As the meme goes, well yes but actually no, since the input path is provided via argparse? I'm also not sure how this would help debug from the WebUI - you can't really see the contents of a zipped file/the configuration tab is too messy for such a nested configuration as the one we have. It's best suited as an artifact.
EDIT: Or am I missing something? Point being, when the remote execution begins, the entry point tries to run e.g.
python train.py --config_file path/to/local/file.yaml which then fails, since that file does not exist.
Even if we override
argparse with some arguments from ClearML (I suppose this is the idea behind the autoconnect feature?), then our yaml file contains
!include instructions, referring to other yaml files, using a relative path. Then, our config file may or may not refer to additional files (again relative path).

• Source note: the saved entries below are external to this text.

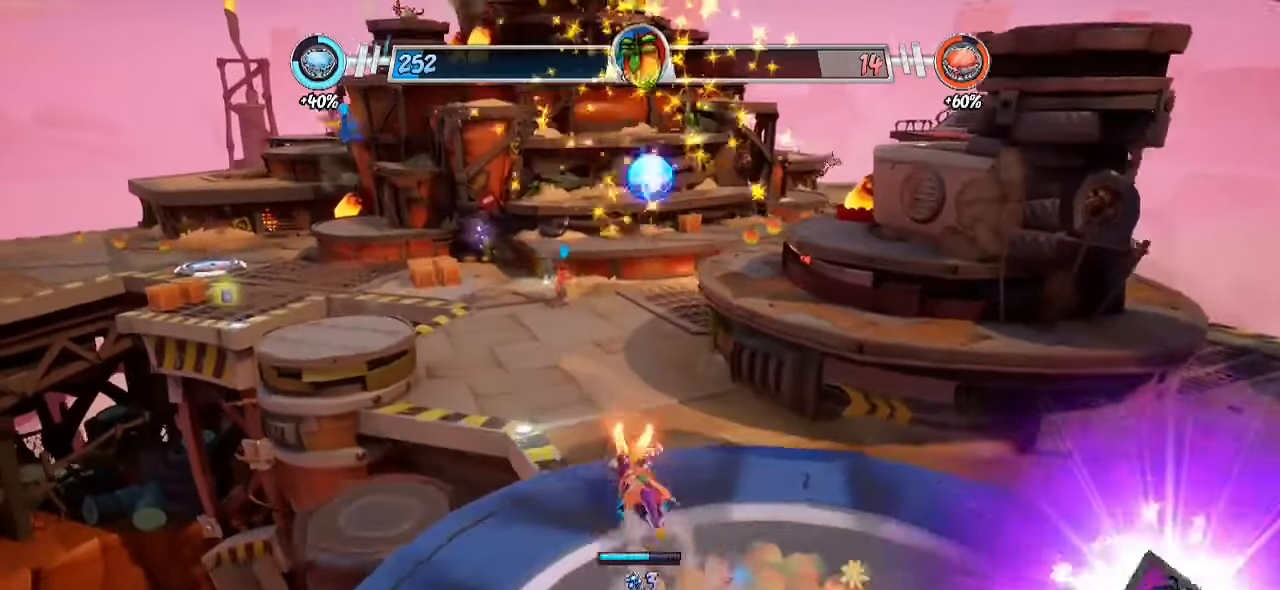
{"buttons": ["R2"], "left_stick": "up", "right_stick": "center", "events": []}
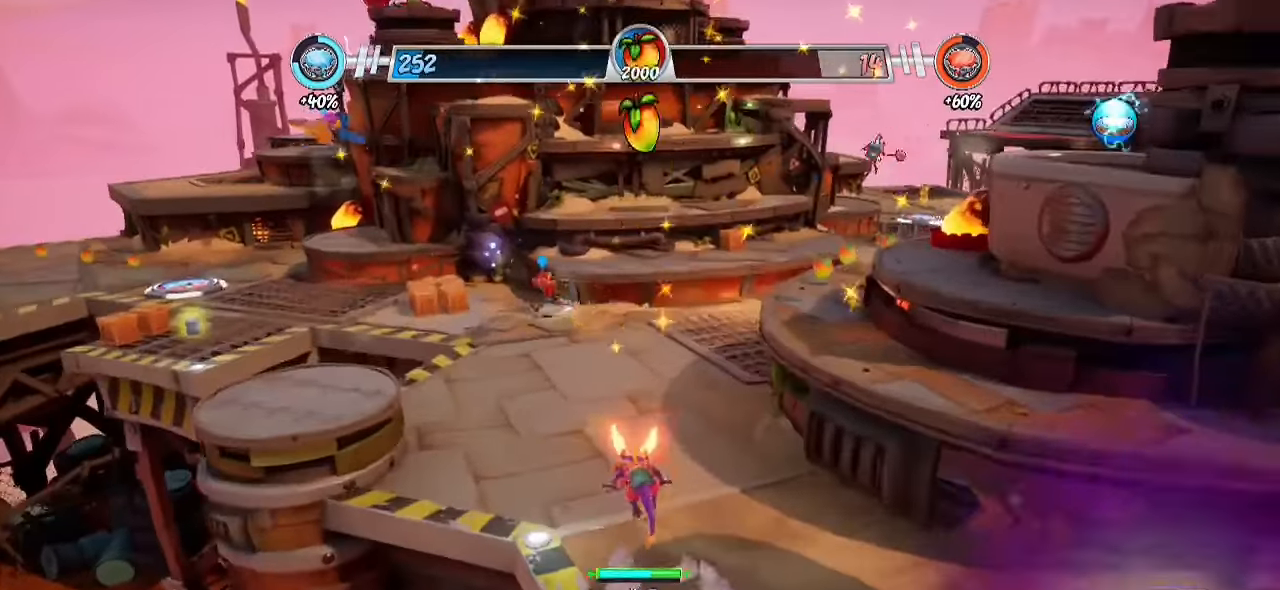
{"buttons": ["R2", "TOUCHPAD"], "left_stick": "up", "right_stick": "center", "events": [[83, "TOUCHPAD", "down"]]}
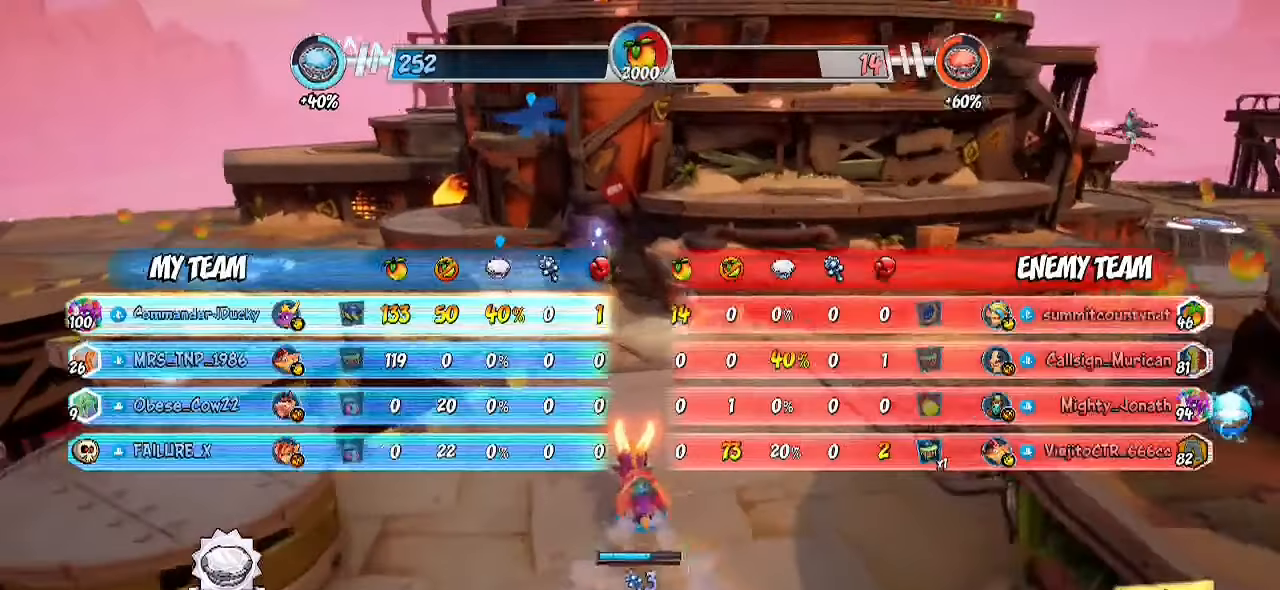
{"buttons": ["R2", "TOUCHPAD"], "left_stick": "up", "right_stick": "center", "events": []}
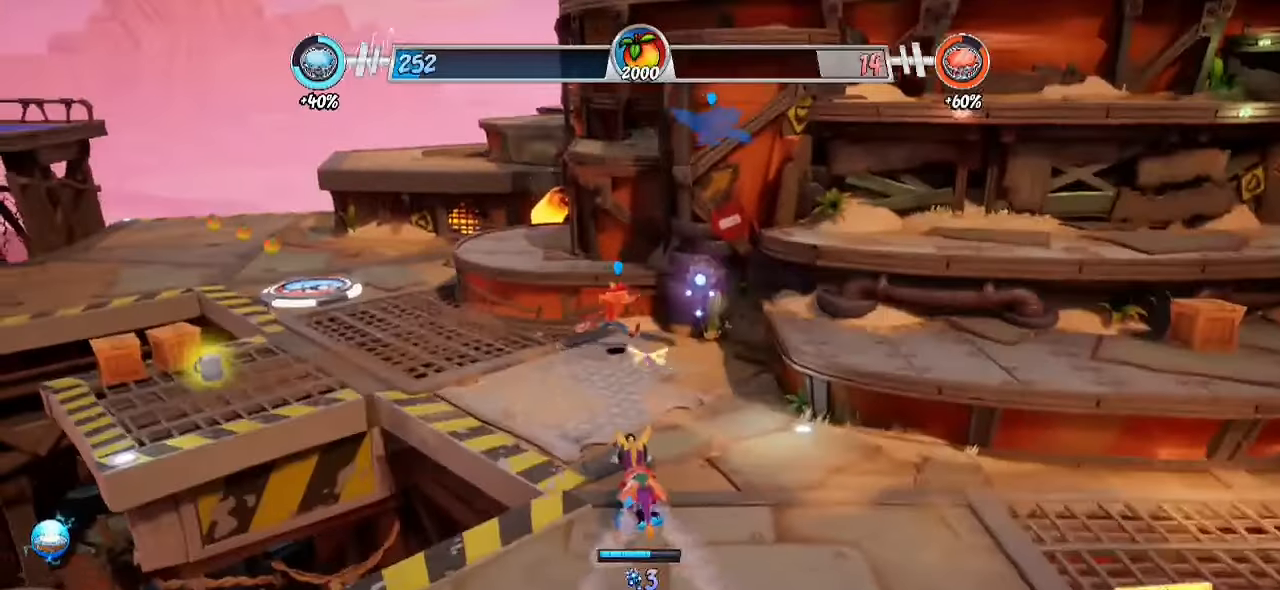
{"buttons": [], "left_stick": "up-left", "right_stick": "right", "events": [[33, "TOUCHPAD", "up"], [67, "R2", "up"], [167, "SQUARE", "down"], [267, "SQUARE", "up"], [483, "left_stick", "up-left"], [483, "right_stick", "right"]]}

As of now, we internally analyze the configuration file, use
StorageManager to upload everything, check if we're running as a remote execution before doing anything, and if so, download using
StorageManager and cleanup using
task.upload_artifact(..., is_requirement=True) ,
Just implies these artifacts/configurations must be downloaded prior to running the code itself; then you also don't have to worry about zipping? 🤔
UnevenDolphin73 I have a suspicion we have a few terms mixed:
These are essentially key/value.
when you call Task. connect (dict_with_params), clearml will flatten the dict and you end up with key/value
configuration objects :
These are actually blobs of text, the UI will show as is
When you call my_local_file=Task. connect_configuration (name, "path/to/config/file")
The entire Content of the config file is stored on the Task object itself.
Back to the use case, instead of:
python train.py --config_file path/to/local/file.yaml
then inside the code:
` my_param_file = args.config_file
with open(my_param_file, 'rt'):
read parse etc. `You could bake both into the same line:
` my_param_file = task.connect_configuration("config_file", "path/to/local/file.yaml")
with open(my_param_file, 'rt'):
read parse etc. `When the "connect_configuration" is used, it actually combines the need to have both an argument pointing to the config file, and the content of the config file. It was designed to solve this exact use case. Am I making sense ?
"then our yaml file contains
Is this the point where connect_configuration breaks ?
Honestly, this is all related to issue #340. The only reason we have this to begin with is because we need one separate "initializer" task that downloads the remote cache and prepares the agent environment for execution (downloading the configuration files, etc).
Otherwise it fits perfectly with pipelines, but we're not there yet.
In the local execution we don't have this initializer task, so we use
Task.init() before starting to work on a model, and
task.close() when we're done.
I'd suggest some
task.detach() method for remote execution maybe? We still find use-cases for this initializer task (it holds the original user and as such we can easily filter and report it to Slack, etc).